KUALA LUMPUR: Axiata Group Bhd’s headline profit could see a sharp decline during the financial year 2019 if it is compelled to pay the capital gain tax amounting to RM2.16 billion for Ncell Pte Ltd buyout deal, said Public Investment Bank Bhd (PublicInvest).
Yesterday, The Himalayan Times reported that Ncell and its major shareholder Axiata have been ordered by the Nepalese Supreme Court to the pay capital gains tax, excluding late fees and fines, for the Ncell buyout deal.
“Our core earnings forecasts remain unchanged but headline profit could see a sharp decline should Axiata be compelled to pay this capital gain tax in financial year 2019.

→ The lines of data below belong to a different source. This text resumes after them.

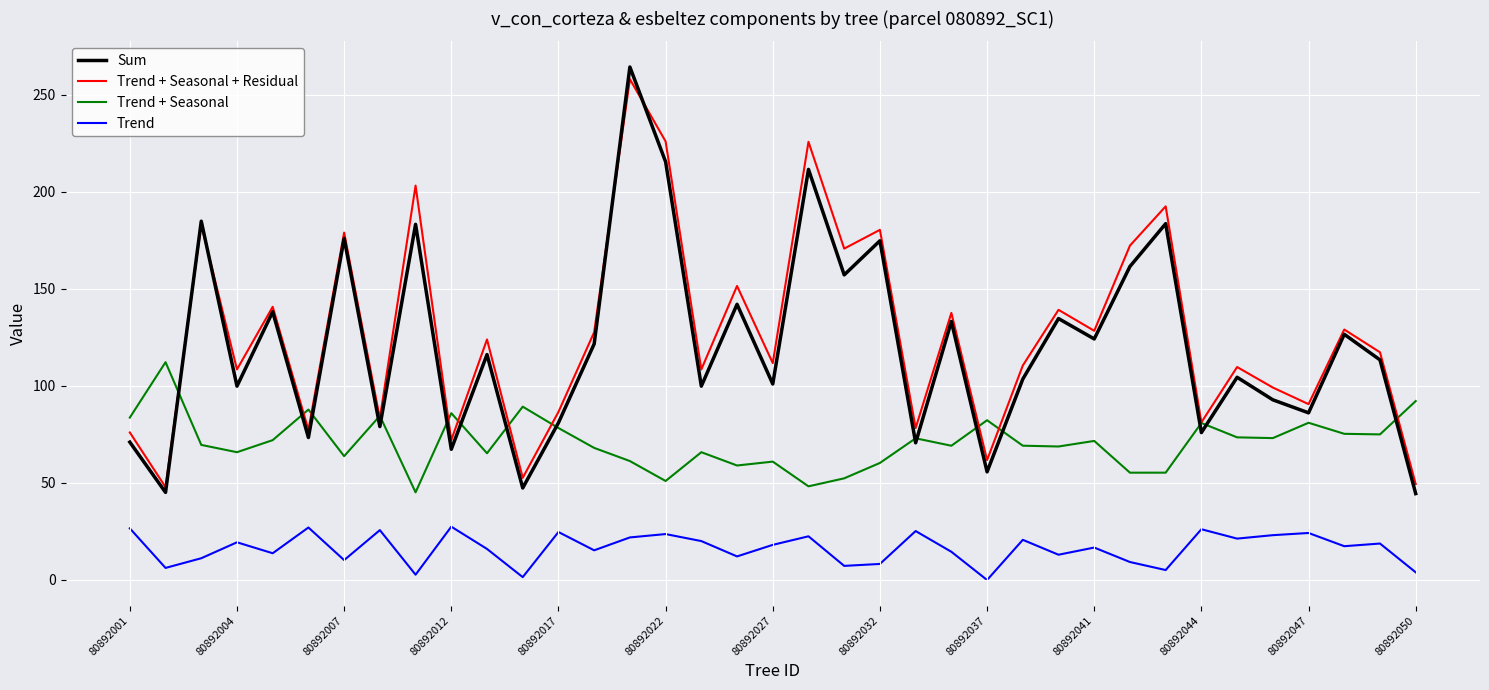

What is the maximum value for Trend?

27.5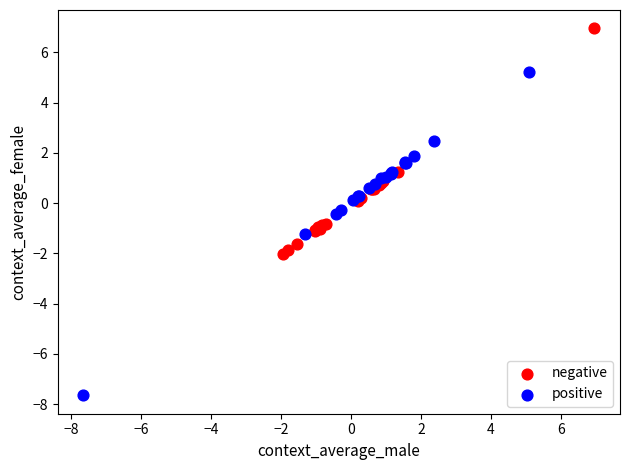

Which series reaches the maximum Y coordinate?

negative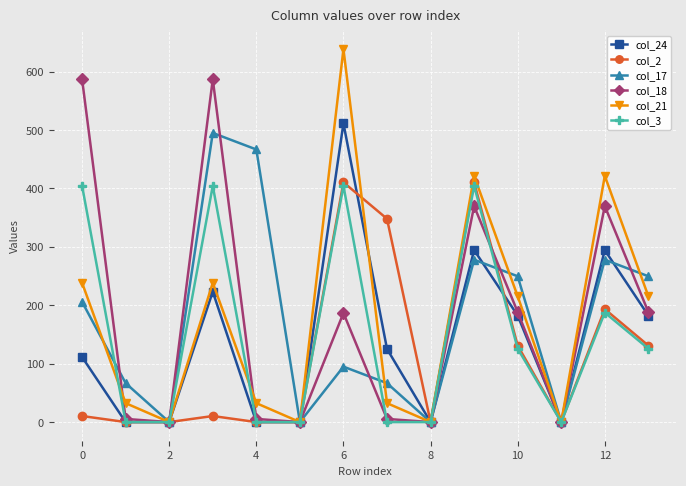

What is the highest value of the col_17 series?

494.8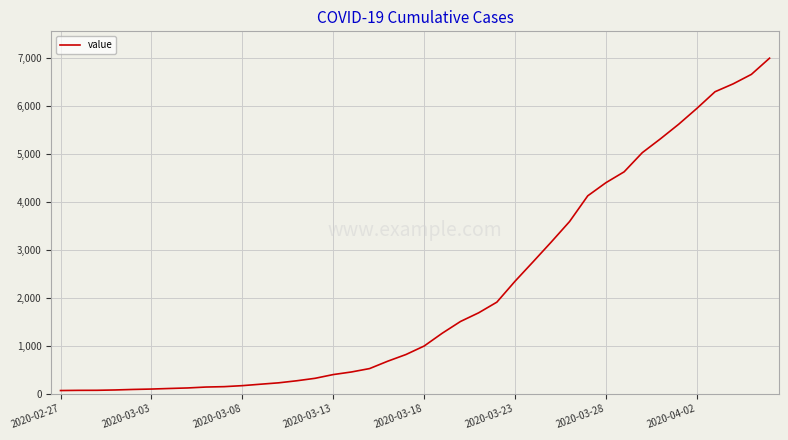

What is the greatest value displayed?

6994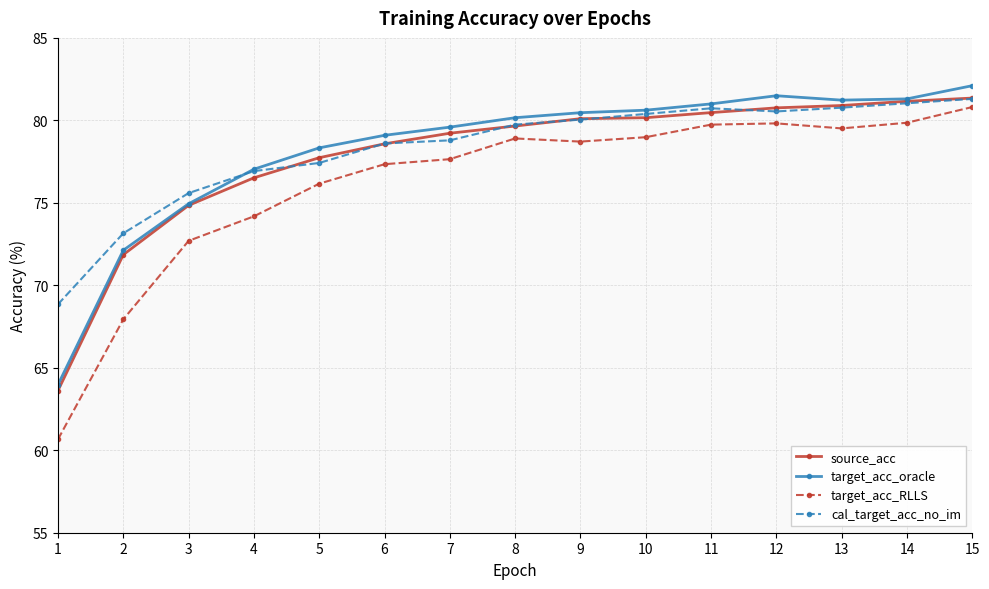

Which series has the widest spread of values?

target_acc_RLLS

“Although we have always been wary of Axiata’s exposure to high regulatory risk at its regional operating units, this came as a negative surprise to us as the tax issues with Ncell were thought to have been resolved following the advance deposit payment of RM563.6 million (13.6 billion Nepalese rupee) by Axiata to the Nepalese tax department in 2017,” PublicInvest said in a note today.
To recap, in June 2017, Axiata made an advance deposit of RM563.6 million to the Large Taxpayer Office (LTPO), clearing the tax hurdle over its purchase of Ncell from TeliaSonera Norway in December 2015.
“We thought this issue had already been settled fully.
The Supreme Court’s ordering of Ncell and Axiata to foot a tax bill of RM2.16 billion (61 billion Nepalese rupee) is an obvious negative surprise,” said PublicInvest.
According to the Himalayan Times, the LTPO chief Dhani Ram Sharma said they would only initiate the process of collecting the tax amount once a copy of the court verdict is received.
Including late payment fees and fines, the total amount could be 66 billion Nepalese rupee.
“However, it is believed that Ncell has already paid tax installments totaling 21 billion Nepalese rupee. This means the outstanding amount could be 40 billion to 45 billion Nepalese rupee (RM1.4 billion to RM1.6 billion),” it said.
PublicInvest said while Axiata is able to deliver higher core earnings growth owing to its footprint in high-growth developing markets, this latest development would also mean that Axiata is exposed to higher regulatory and investment risks in these markets.